Ultrasound Obstet Gynecol. 2000 Mar;15(3):231-41. doi: 10.1046/j.1469-0705.2000.00066.x.
To present our experience in the prenatal diagnosis of anomalies of fetal veins using high-resolution color Doppler ultrasound.
An observational study of 16 fetuses with abnormalities of the umbilical, portal, hepatic and caval venous system being diagnosed at the Division of Prenatal Diagnosis and Therapy (Bonn, Germany) over the past 5 years. The abnormality of the venous system, the underlying embryologic disorder and the outcome of the pregnancy are presented and compared with the literature.

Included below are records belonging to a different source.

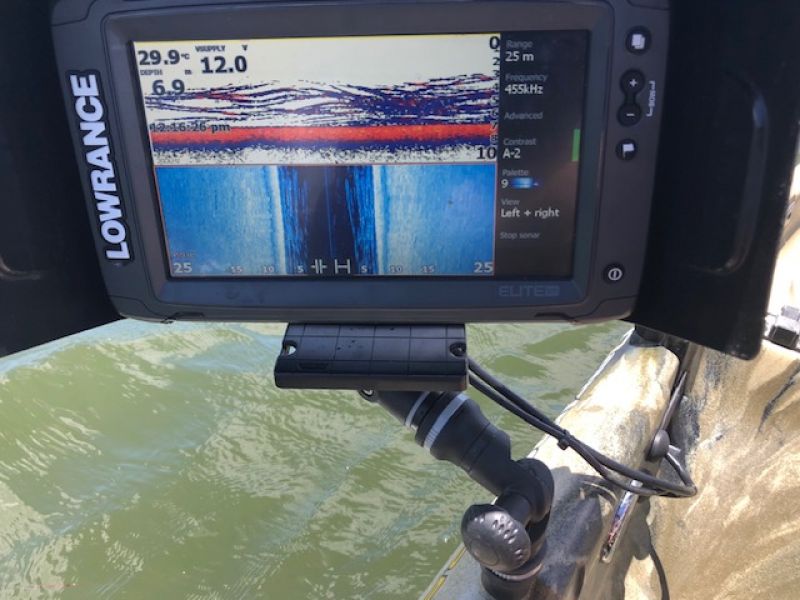
Identify the location of screen. This screenshot has width=800, height=600. (397, 181).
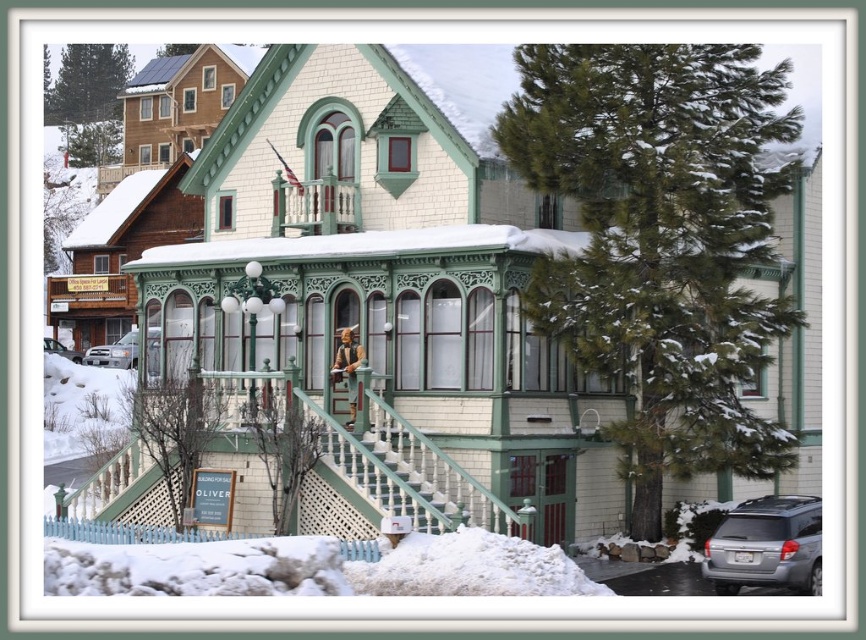
Is point (380, 504) positioned before point (134, 368)?

Yes, point (380, 504) is closer to viewer.

Is point (331, 465) positioned after point (131, 336)?

No, it is not.

Does point (509, 529) come farther from viewer compared to point (149, 332)?

No, (509, 529) is closer to viewer.

This screenshot has width=866, height=640. In order to click on white painted wood stairs at center in this screenshot , I will do `click(412, 472)`.

Does silver metallic sedan at lower left have a smaller size compared to silver metallic suv at lower left?

No, silver metallic sedan at lower left is not smaller than silver metallic suv at lower left.

Which is behind, point (105, 364) or point (44, 342)?

The point (44, 342) is more distant.

Where is `silver metallic sedan at lower left`? This screenshot has height=640, width=866. silver metallic sedan at lower left is located at coordinates (114, 353).

Between silver metallic suv at lower right and silver metallic suv at lower left, which one is positioned higher?

silver metallic suv at lower left is higher up.

Between point (721, 573) and point (62, 349), which one is positioned behind?

Point (62, 349)

Is point (764, 506) in front of point (76, 362)?

Yes.

Image resolution: width=866 pixels, height=640 pixels. Identify the location of silver metallic suv at lower right. (766, 545).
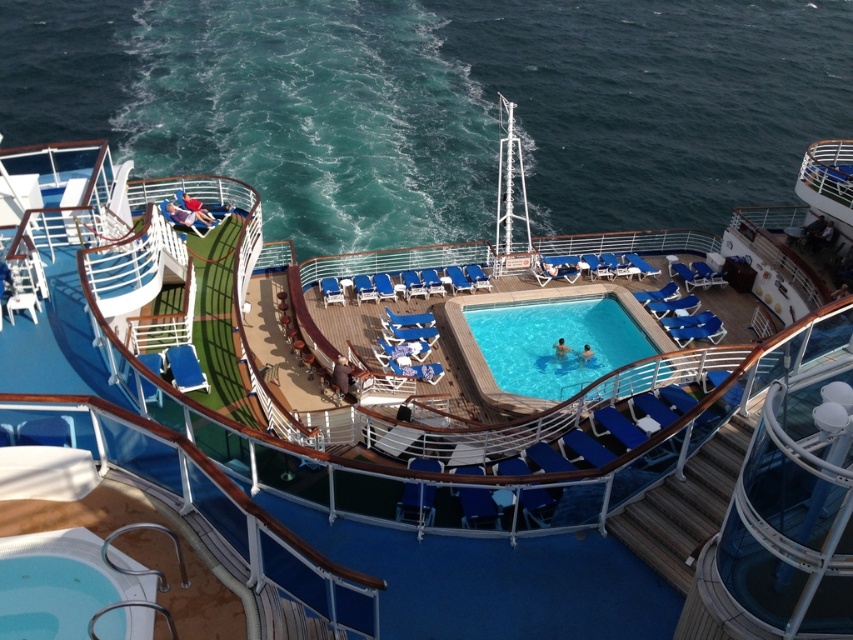
You are standing on the cruise ship deck and want to move from the point at coordinates point (317,243) to the point at coordinates point (534,324). Which direction should you move relative to your current position?

You should move forward because point (317,243) is behind point (534,324), meaning the target point is in front of your current position.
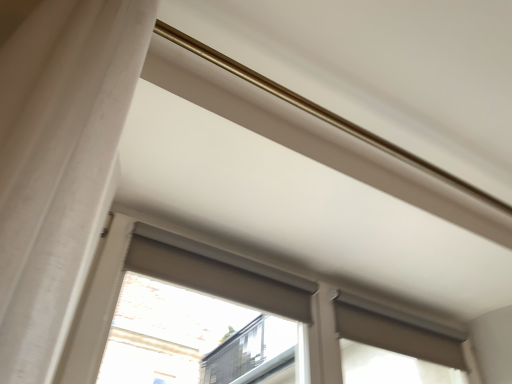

In group A, eight fetuses had an abnormal course of the umbilical vein with a patent (n = 3) or absent (n = 5) ductus venosus. No portal veins and absent or abnormal hepatic veins were visualized by color Doppler sonography. Six fetuses (75%) did not have an associated malformation and have survived. Two pregnancies with fetal hydrops due to a small heart and to Turner's syndrome were terminated or ended in fetal demise. In group B, seven of eight fetuses with an abnormal caval system had a situs ambiguus or an atrial isomerism. A cardiac defect was detected in six cases (86%). These six pregnancies ended in four terminations of pregnancy and two infant deaths due to the severity of the congenital cardiac defect. One child with a normal heart and a child with an isolated abnormal course of the lower inferior vena cava are developing well.
In a targeted fetal scan the course of the umbilical vein, ductus venosus, the portal and hepatic veins and inferior vena cava should be carefully examined using color Doppler. Any suspicious finding should be followed by a detailed assessment of the specificity of this abnormality taking into consideration the embryologic development of the fetal venous system together with the associated malformations.
介绍我们使用高分辨率彩色多普勒超声对胎儿静脉异常进行产前诊断的经验。
一项观察性研究,对过去5年在德国波恩产前诊断与治疗科诊断出的16例脐静脉、门静脉、肝静脉和腔静脉系统异常的胎儿进行研究。介绍静脉系统异常、潜在的胚胎学紊乱及妊娠结局,并与文献进行比较。
在A组中,8例胎儿脐静脉走行异常,静脉导管开放(3例)或缺如(5例)。彩色多普勒超声未显示门静脉,肝静脉缺如或异常。6例胎儿(75%)无相关畸形且存活。2例因心脏小和特纳综合征导致胎儿水肿的妊娠终止或胎儿死亡。在B组中,8例腔静脉系统异常的胎儿中有7例存在心尖移位或心房异构。6例(86%)检测到心脏缺陷。由于先天性心脏缺陷严重,这6例妊娠中有4例终止妊娠,2例婴儿死亡。1例心脏正常的儿童和1例下腔静脉孤立异常走行的儿童发育良好。
在有针对性的胎儿扫描中,应使用彩色多普勒仔细检查脐静脉、静脉导管、门静脉、肝静脉和下腔静脉的走行。任何可疑发现都应在考虑胎儿静脉系统的胚胎发育及相关畸形的情况下,对该异常的特异性进行详细评估。